(GOAL OF THE EXERCISE): All lines at or after the one containing "vase: present [945,622,983,703]", up to the last line of the material, must be repeated exactly, and no others.

(MATERIAL PROVIDED):
★ ★ ★ ★ ★ ★ ★

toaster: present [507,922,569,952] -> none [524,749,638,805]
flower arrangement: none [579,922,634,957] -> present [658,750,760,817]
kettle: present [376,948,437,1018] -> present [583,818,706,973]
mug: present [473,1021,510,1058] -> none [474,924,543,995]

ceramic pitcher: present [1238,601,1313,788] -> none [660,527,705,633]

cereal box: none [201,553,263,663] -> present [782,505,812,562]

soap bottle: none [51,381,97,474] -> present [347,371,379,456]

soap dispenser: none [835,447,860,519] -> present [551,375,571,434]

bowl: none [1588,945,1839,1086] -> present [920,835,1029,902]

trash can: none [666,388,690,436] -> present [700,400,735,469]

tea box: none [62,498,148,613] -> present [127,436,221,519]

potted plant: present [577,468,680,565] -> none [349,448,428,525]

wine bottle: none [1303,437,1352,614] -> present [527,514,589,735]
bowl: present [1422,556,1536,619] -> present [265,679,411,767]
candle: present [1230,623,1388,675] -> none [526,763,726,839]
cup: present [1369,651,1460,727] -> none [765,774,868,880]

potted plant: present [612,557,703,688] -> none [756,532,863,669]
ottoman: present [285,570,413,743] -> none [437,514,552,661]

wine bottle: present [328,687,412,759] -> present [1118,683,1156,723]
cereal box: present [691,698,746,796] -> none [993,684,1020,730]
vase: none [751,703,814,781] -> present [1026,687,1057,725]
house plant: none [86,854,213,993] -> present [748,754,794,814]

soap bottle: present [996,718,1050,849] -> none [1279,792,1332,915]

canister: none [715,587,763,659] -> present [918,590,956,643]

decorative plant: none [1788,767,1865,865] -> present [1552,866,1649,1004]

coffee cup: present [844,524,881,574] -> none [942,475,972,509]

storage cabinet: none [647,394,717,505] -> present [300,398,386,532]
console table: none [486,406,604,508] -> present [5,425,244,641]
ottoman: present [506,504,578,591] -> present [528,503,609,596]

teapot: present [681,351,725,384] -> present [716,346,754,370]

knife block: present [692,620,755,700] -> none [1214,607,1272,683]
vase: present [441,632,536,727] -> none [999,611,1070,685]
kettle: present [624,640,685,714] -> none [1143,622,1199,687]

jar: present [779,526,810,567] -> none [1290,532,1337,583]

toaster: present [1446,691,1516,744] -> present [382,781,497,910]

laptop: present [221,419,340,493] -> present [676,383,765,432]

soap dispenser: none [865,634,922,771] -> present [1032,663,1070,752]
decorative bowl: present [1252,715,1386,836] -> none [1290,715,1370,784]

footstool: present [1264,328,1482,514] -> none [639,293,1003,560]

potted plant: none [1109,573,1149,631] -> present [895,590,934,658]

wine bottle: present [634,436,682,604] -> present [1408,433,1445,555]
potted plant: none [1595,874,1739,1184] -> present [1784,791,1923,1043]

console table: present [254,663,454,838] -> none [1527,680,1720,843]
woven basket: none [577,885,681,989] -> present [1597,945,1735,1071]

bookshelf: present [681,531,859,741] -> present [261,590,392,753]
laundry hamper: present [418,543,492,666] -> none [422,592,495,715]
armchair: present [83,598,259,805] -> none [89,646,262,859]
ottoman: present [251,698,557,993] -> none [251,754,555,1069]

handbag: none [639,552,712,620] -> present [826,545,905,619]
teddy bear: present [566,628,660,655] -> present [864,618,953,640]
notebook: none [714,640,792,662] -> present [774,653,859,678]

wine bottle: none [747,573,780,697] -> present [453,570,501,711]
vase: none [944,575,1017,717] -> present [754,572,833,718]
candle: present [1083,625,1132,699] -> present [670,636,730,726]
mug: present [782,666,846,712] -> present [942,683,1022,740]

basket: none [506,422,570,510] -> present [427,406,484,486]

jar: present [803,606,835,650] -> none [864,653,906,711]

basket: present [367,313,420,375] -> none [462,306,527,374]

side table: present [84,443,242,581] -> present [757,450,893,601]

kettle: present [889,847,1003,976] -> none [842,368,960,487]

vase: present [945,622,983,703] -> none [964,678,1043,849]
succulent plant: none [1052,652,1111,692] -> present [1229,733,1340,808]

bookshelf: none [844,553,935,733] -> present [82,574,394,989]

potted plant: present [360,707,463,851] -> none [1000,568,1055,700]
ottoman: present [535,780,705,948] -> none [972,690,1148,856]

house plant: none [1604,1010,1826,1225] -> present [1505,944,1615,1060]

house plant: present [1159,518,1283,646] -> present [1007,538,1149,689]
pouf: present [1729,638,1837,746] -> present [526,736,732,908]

★ ★ ★ ★ ★ ★ ★

(SOLUTION):
vase: present [945,622,983,703] -> none [964,678,1043,849]
succulent plant: none [1052,652,1111,692] -> present [1229,733,1340,808]

bookshelf: none [844,553,935,733] -> present [82,574,394,989]

potted plant: present [360,707,463,851] -> none [1000,568,1055,700]
ottoman: present [535,780,705,948] -> none [972,690,1148,856]

house plant: none [1604,1010,1826,1225] -> present [1505,944,1615,1060]

house plant: present [1159,518,1283,646] -> present [1007,538,1149,689]
pouf: present [1729,638,1837,746] -> present [526,736,732,908]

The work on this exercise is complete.